The plan sets up four broad goals for the next half decade, each with a number of more specific “objectives” that can be measured more granularly. Those four goals are: make the federal government a model employer; transform OPM into a leader in human capital management; create a “human-centered customer experience” focused on agencies’ workforce needs rather than rote compliance; and provide “innovative and data-driven” tools to help agencies meet their missions.

But, with many federal agencies gearing up for hiring sprees, either as a result of the bipartisan infrastructure act or as part of the Biden administration’s broad plans to staff up nearly every federal agency as outlined in its fiscal 2023 budget proposal, OPM’s top job over the next 18 months is to facilitate that. The agency has already begun work to overhaul the hiring process, rolling out a new assessment system with subject matter experts to more accurately measure job applicants’ skillsets and make it easier for hiring managers to select qualified candidates, and is expected to roll out a process for agencies to share lists of qualified candidates with each other next fiscal year.

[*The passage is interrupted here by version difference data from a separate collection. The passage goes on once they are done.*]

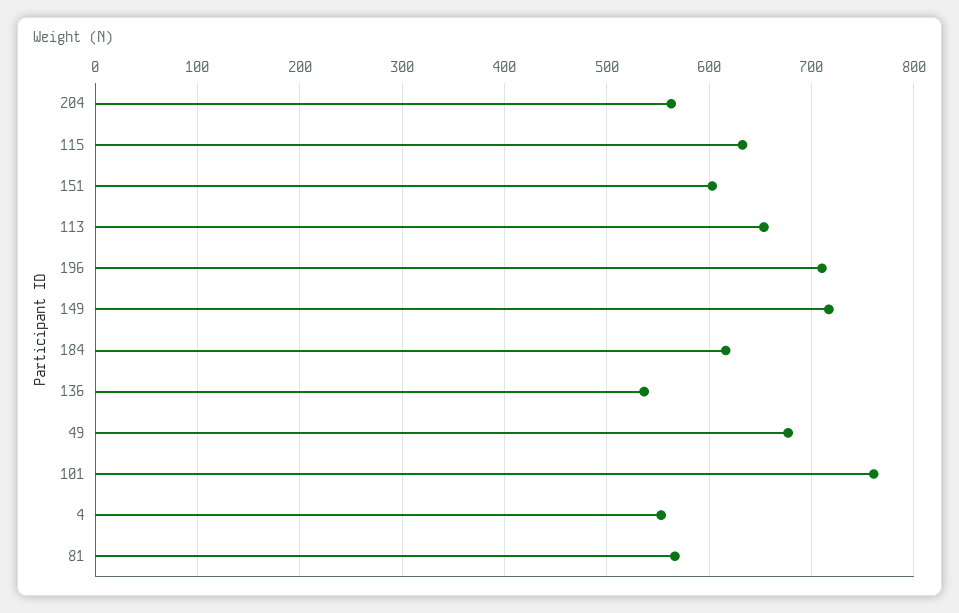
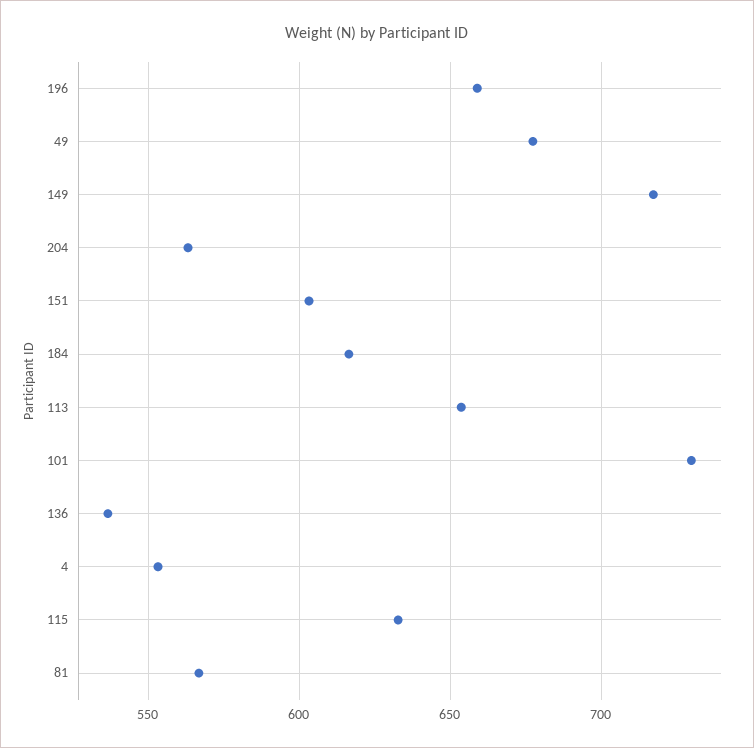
  {
    "204": 565,
    "115": 635,
    "151": 605,
    "113": 655,
-   "196": 710,
+   "196": 660,
    "149": 715,
    "184": 615,
    "136": 535,
    "49": 675,
-   "101": 760,
+   "101": 730,
    "4": 555,
    "81": 565
  }

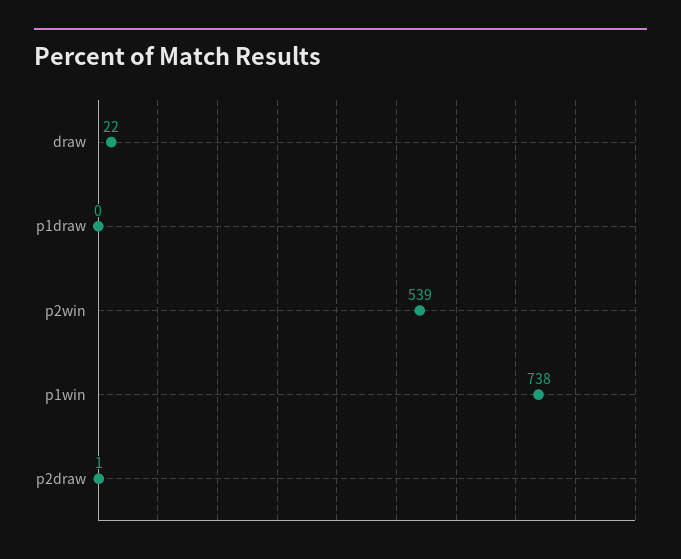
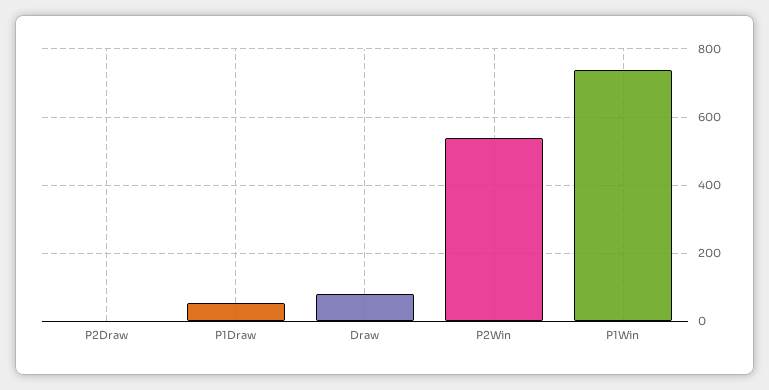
  {
-   "draw": 22,
+   "draw": 80,
-   "p1draw": 0,
+   "p1draw": 60,
    "p2win": 539,
    "p1win": 738,
    "p2draw": 1
  }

The strategic plan issues a number of hiring objectives, with hard numbers upon which to judge these efforts. By the end of fiscal 2023, OPM aims to help increase the number of military spouses employed by federal agencies by 5%, the number of employees with disabilities by 5%, and early career employees—including interns and recent graduates—by 10%. OPM also set a target for the federal government to hire 75% of its planned surge hiring as part of the implementation of the infrastructure law.

Within the next 18 months, OPM wants to improve hiring managers’ use of data to approach recruitment of federal workers, and to help agencies improve how they track diversity, equity, inclusion and accessibility issues, with a goal of creating centralized “DEIA dashboards” at 75% of “target agencies.” And OPM previewed the launch of a new online tool to make it easier for federal employees to choose an insurance carrier through the Federal Employees Health Benefits Program.

In the long term, the strategic plan calls on OPM to focus more on governmentwide policy and coordination with chief human capital officers throughout the federal government. And, crucially, it calls for an end to transaction-based compliance, “shifting more low-risk delegations of authorities to agencies.”